Some thirty-five years ago, the wish came to me to study the Yoga-Sutra-s of Patanjali, and the Bhashya thereon of Vyasa, in the original Samekrt.
But I was very busy, in those years, with the work of the Central Hindu College of Benares; which had been founded in 1899, by Mrs. Annie Besant and Indian colleagues, to form a centre for the rationalisation, liberalisation, and solidarisation of what is now called 'Hinduism". This 'Hinduism' is obviously something very degenerate now. Formerly it was Vaidika Dharma, 'the Religion of Knowledge, of Spiritual and Material Science', 'Scientific Religion'; Arya Dharma, the Noble Religion', 'the Religion of the Philanthropic and Noble- minded'; Sanatana Dharma, 'the Eternal Religion', 'the Religion of the Eternal Spirit, the Supreme Universal Self'; Bauddha Dharma, the Religion of Buddhi, Rational Intelligence', 'Rational Religion'; Manava Dharma, 'the Religion of Man, the child of Manu the Thinker', 'the Human and Humane and 'Humanist Religion'. It was a spirituo-material, psycho-physical, scientific, far-sighted, comprehensive Code of Individual-Social and Socio-Individual Life; a scheme of a fourfold Educational-Political-Economic-Industrial Organisation of the whole Human Race, calculated to secure, for that Race, the maximum happiness possible, individual and social, this-worldly and other-wordly, here and hereafter. But for some centuries now it has been, and is today, an unsightly heap of conflicting superstitions, a dazing turmoil of hundreds of struggling sects, mostly senseless, some foul also (as, Indeed, unhappily, are the other great living religions too, though in a lesser degree); its followers, an amazing jumble, a jostling welter, of between two and three thousand mutually 'touch-me-not', mutually exclusive, mutually abusive, petty castes, sub-castes, and yet further sub-divisions, to the fifth or sixth degree, all utterly disorganised.

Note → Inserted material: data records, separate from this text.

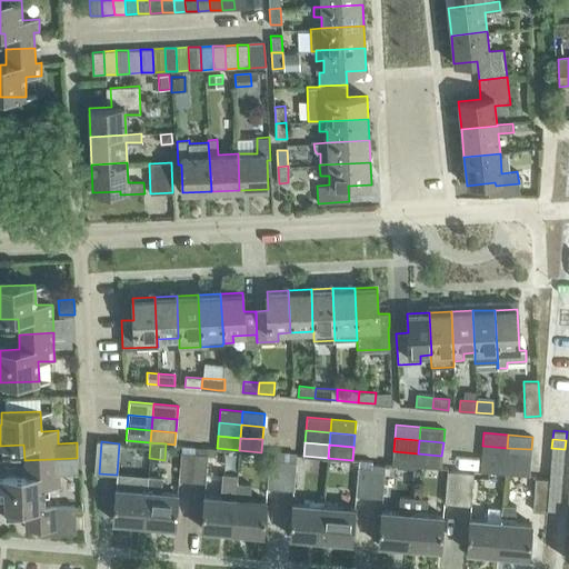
[(506,461),(507,448),(482,446),(481,459),(506,461)]
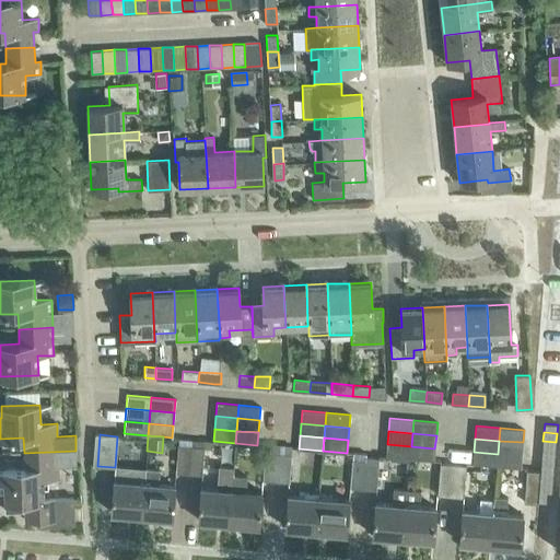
[(189,475),(191,441),(178,440),(176,474),(189,475)]
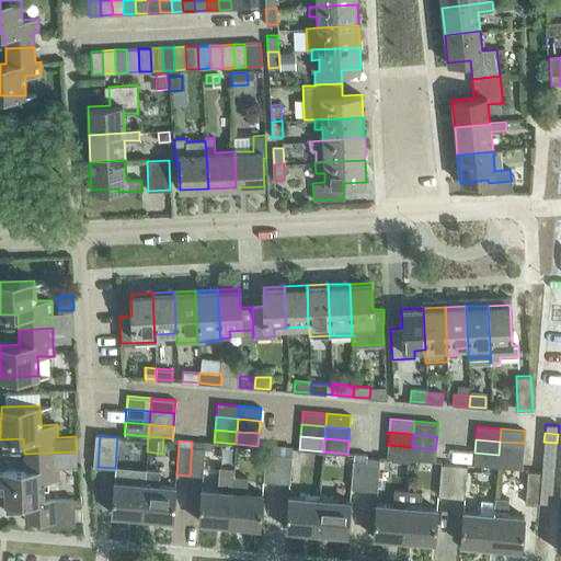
[(202,477),(204,451),(205,443),(192,442),(190,476),(202,477)]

The honorary secretary-ship of the Board of Trustees and the Managing Committee of the institution was placed upon my shoulders. We were all working hard, Mrs. Besant hardest of all, to build up the college and make it a fit instrument for realising our ideal, viz., gradually restoring the old 'order' in place of this disorder, of reorganising the disorganised.